You may have heard about HIIT – that’s high-intensity interval training – or maybe even read it on a class programme at the gym. But what exactly is it, and why is it beneficial for our health? 

­What is HIIT?

HIIT is an intense workout where you repeatedly alternate between short intervals of high-intensity and lower-intensity exercise. The key is to create an equal balance between the high and low-intensity intervals. 

How does it work?

In the high-intensity intervals your main goal is to get your heart rate up by pushing yourself. In the low-intensity intervals the goal is to bring your heart rate back down by dropping to a more comfortable resting pace. During this workout your breathing gets much deeper and more rapid and your heart rate increases quickly.

What are the benefits? 

HIIT has several benefits on your overall fitness and wellbeing. Accessing deeper breathing and increasing your heart rate during a HIIT workout is great for your cardiovascular system. As well as that, the increased breakdown of body fat that occurs during and after a HIIT workout can speed up your metabolism. 

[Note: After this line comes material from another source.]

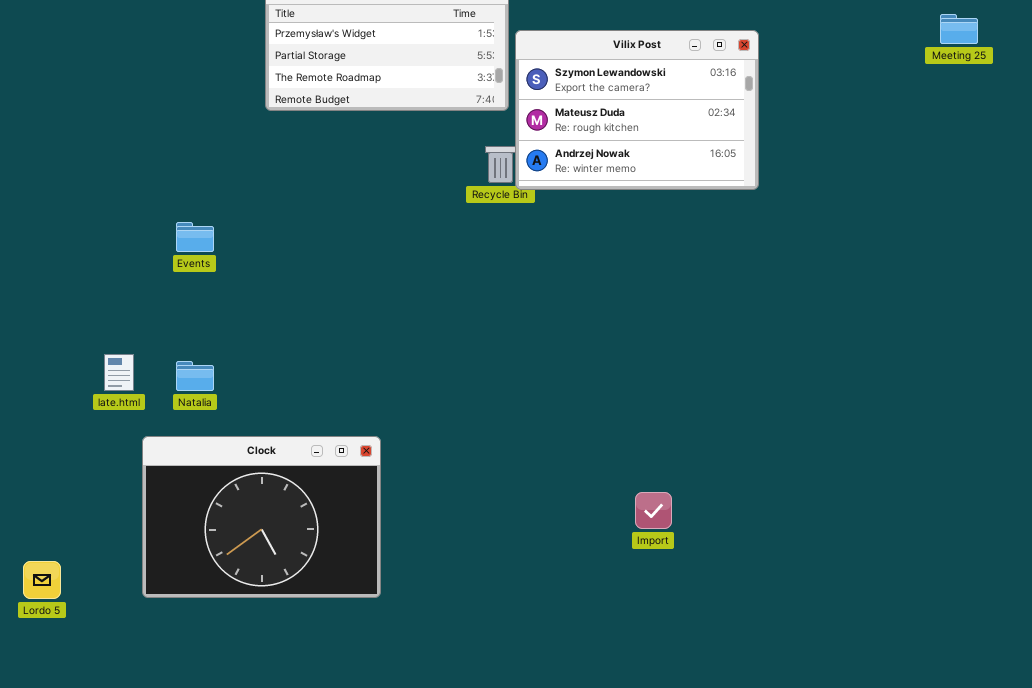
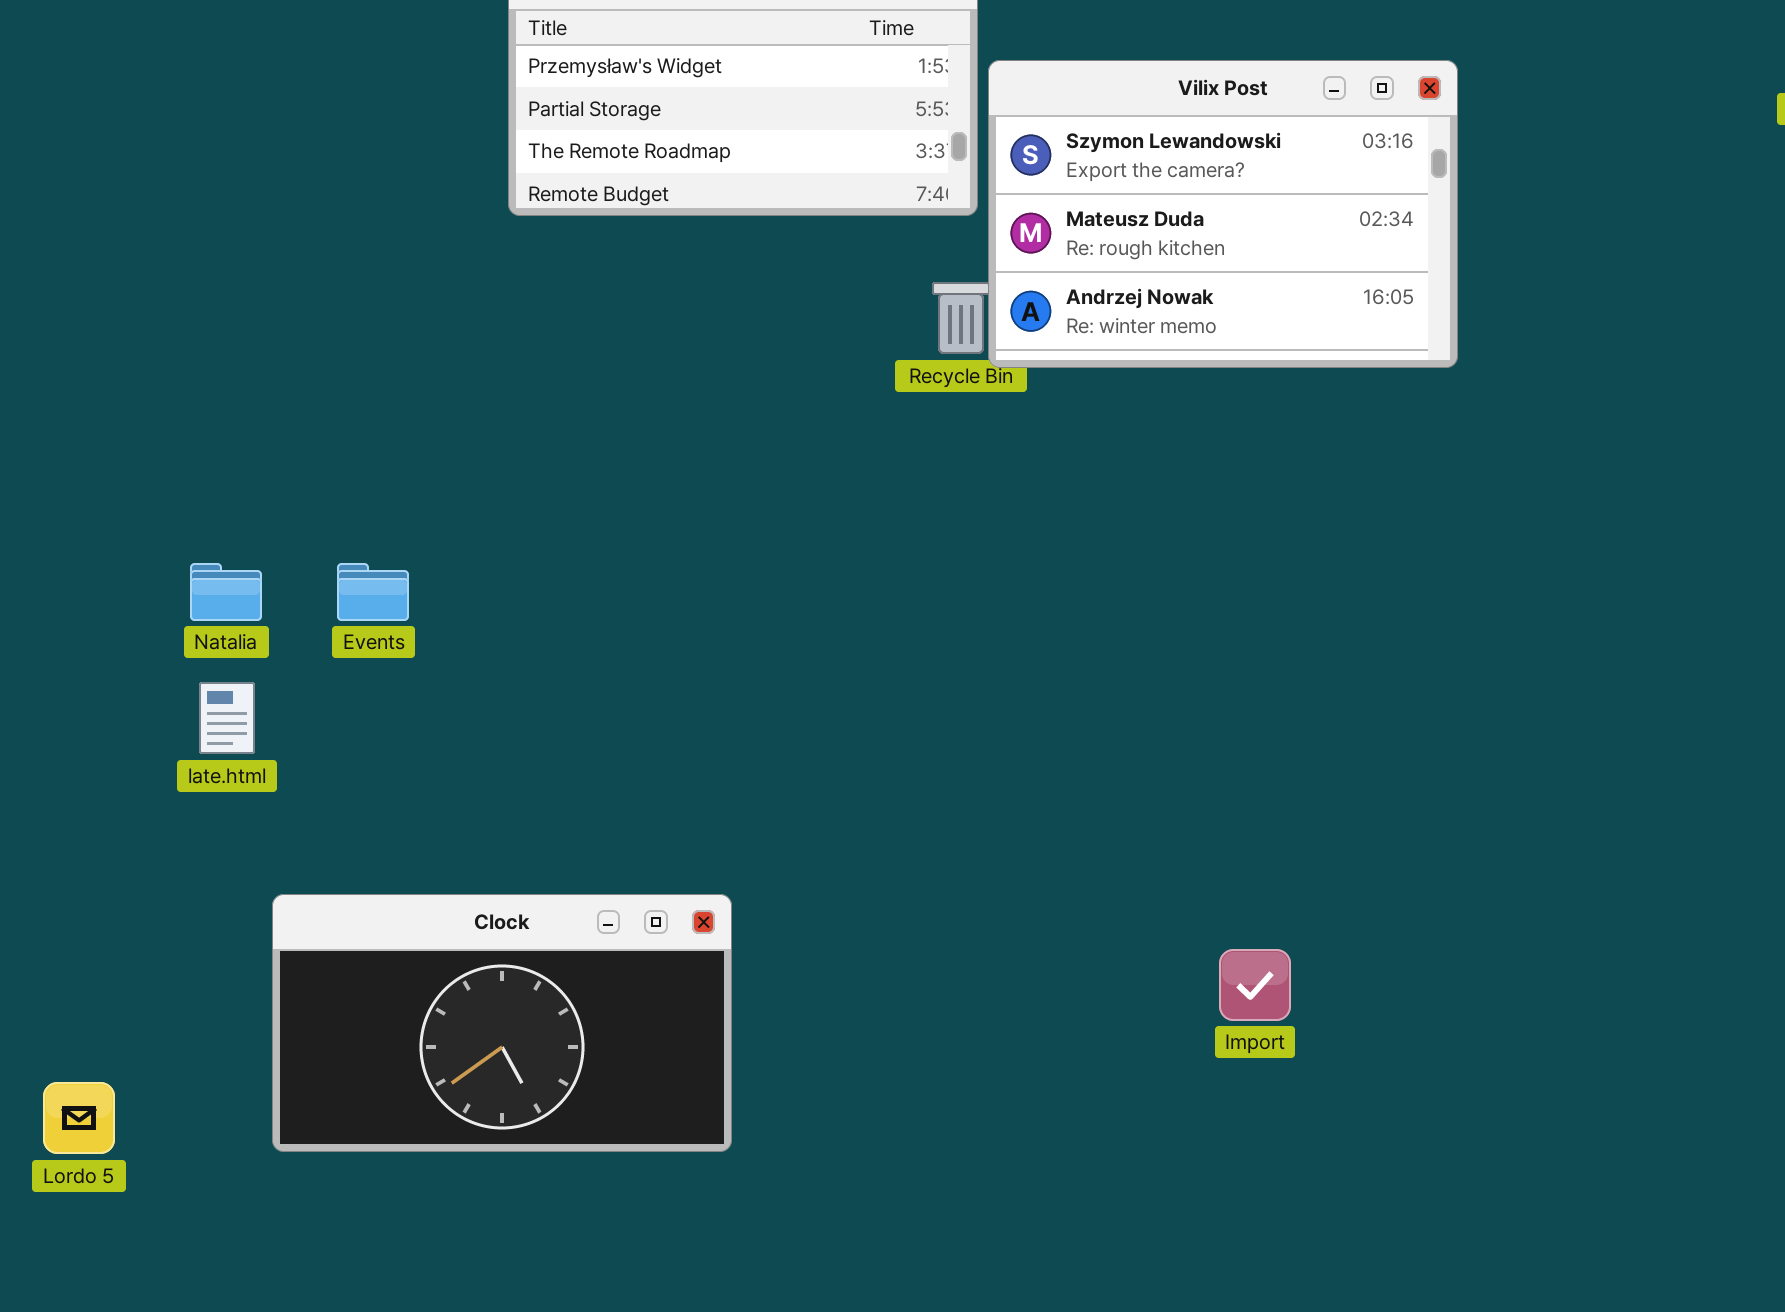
Events: [176,222,214,252] -> [337,563,409,621], moved
Natalia: [176,361,214,391] -> [190,563,262,621], moved
Clock: [142,436,381,598] -> [272,894,732,1152], resized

It’s also positive for mental wellbeing. A 10 minute HIIT session releases considerably more endorphins than a regular 10 minute workout does. Endorphins are happy hormones released after exercise that leave us feeling great. Another good thing about HIIT workouts is that they can be short, making them a great way of fitting some exercise in during a busy work day.  

How can I add HIIT into my exercise routine?

A simple way to incorporate HIIT into your exercise plans is with running – alternating between a sprint and a jog. Make your high-intensity intervals a fast paced sprint to get your heart rate up. In your low-intensity intervals you should drop down to a slower, more comfortable pace to get your heart rate back down. If you’re running try dropping to a jog and if you’re jogging drop to a fast-paced walk. 

Repeat the cycle of alternating between intervals of high and low intensity. Keep going for as long as you feel comfortable (but still challenged) and over time you’ll build this up. Eventually you’ll be able to do more intervals, and feel your fitness levels improve. 

If you’re not used to exercising regularly or you have any medical conditions that could impact your health, you should consult a health professional before taking up HIIT.